ASSIGNED TASK:
Retype, word for word, every line from the one holding "P: +44 (0)20 8898 9500" through the one holding "Got something to share?" in the entries below, both included, and only those lines.

DATA TO PROCESS:

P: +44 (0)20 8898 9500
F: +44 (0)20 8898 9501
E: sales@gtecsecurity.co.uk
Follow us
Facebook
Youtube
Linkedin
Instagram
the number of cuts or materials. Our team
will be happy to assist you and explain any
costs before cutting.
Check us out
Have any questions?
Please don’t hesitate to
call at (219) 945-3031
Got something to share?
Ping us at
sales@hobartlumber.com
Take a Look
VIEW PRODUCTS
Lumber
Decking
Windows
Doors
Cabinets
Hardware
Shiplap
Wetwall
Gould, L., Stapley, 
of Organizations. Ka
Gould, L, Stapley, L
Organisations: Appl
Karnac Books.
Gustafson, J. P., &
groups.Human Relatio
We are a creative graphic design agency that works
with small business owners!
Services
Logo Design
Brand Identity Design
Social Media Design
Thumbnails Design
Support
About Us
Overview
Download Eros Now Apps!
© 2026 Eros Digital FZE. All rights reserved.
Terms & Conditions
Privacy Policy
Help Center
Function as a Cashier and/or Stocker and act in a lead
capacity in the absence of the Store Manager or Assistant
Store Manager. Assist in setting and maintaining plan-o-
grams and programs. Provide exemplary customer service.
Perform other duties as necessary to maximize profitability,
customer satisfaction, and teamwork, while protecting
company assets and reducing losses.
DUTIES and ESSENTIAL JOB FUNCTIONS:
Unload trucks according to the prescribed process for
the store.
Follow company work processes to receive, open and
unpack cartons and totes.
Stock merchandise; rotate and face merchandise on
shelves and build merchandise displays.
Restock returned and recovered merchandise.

...

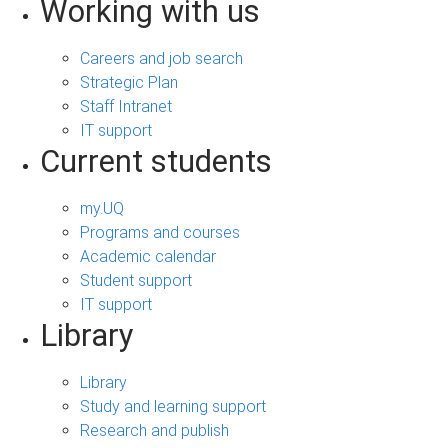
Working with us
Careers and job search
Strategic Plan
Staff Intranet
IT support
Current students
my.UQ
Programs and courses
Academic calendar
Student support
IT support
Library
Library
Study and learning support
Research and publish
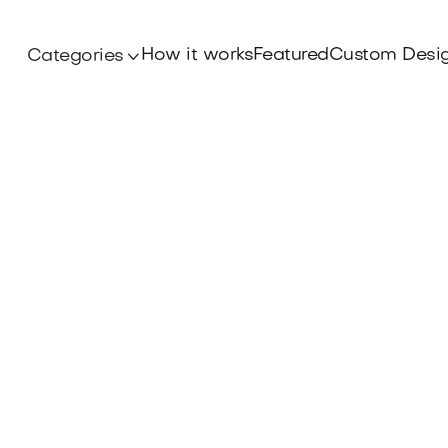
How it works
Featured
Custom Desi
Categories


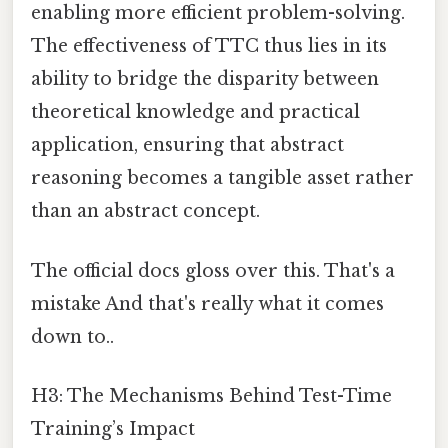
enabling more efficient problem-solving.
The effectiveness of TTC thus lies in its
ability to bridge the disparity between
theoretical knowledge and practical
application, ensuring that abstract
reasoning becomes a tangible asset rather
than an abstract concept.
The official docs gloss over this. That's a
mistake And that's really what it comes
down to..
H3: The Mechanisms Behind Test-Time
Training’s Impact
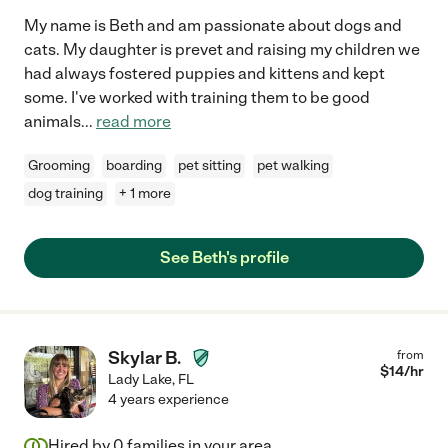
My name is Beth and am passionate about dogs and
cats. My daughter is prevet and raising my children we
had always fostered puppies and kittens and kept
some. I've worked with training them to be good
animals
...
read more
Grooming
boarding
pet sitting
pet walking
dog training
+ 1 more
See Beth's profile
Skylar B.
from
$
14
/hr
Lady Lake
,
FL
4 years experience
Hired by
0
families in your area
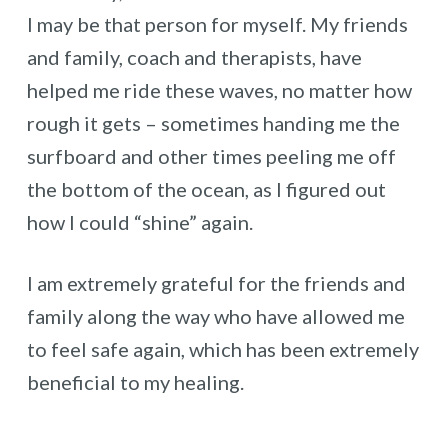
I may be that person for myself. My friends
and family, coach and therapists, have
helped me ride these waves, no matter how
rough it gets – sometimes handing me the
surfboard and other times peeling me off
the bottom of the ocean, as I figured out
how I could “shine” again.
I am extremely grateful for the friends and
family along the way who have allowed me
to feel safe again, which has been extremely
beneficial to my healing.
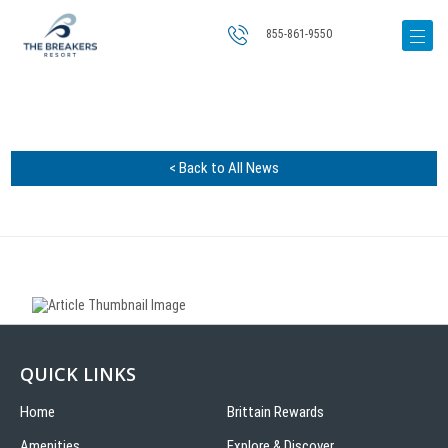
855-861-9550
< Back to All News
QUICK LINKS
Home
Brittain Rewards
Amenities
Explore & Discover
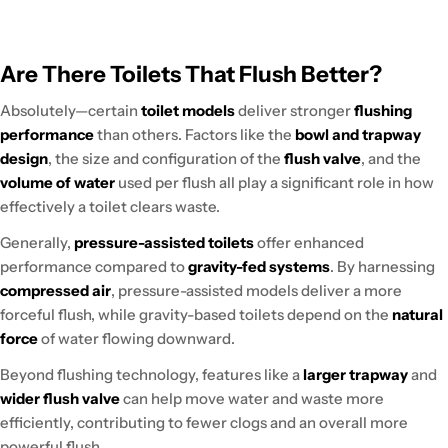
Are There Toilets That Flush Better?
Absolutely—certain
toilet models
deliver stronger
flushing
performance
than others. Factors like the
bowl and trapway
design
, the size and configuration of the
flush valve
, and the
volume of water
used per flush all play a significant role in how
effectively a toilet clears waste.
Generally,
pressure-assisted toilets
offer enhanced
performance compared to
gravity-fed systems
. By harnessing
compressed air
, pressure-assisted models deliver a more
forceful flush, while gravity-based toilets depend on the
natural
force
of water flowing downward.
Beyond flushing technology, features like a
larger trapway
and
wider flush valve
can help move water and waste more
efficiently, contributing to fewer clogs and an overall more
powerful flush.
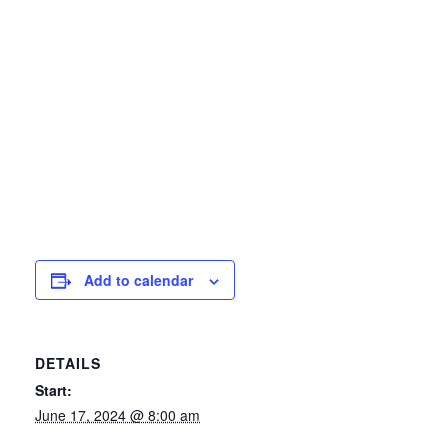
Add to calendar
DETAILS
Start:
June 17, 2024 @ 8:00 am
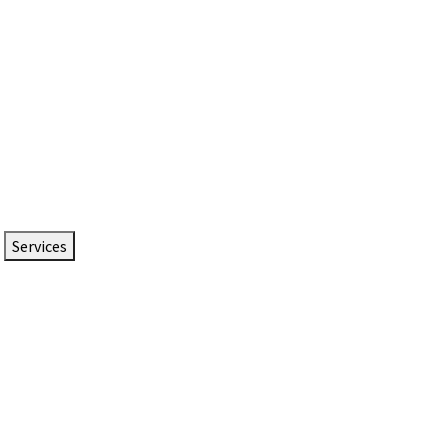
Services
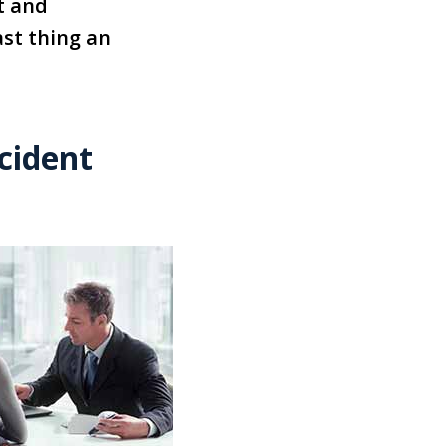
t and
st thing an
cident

EXPECTED OUTPUT:
P: +44 (0)20 8898 9500
F: +44 (0)20 8898 9501
E: sales@gtecsecurity.co.uk
Follow us
Facebook
Youtube
Linkedin
Instagram
the number of cuts or materials. Our team
will be happy to assist you and explain any
costs before cutting.
Check us out
Have any questions?
Please don’t hesitate to
call at (219) 945-3031
Got something to share?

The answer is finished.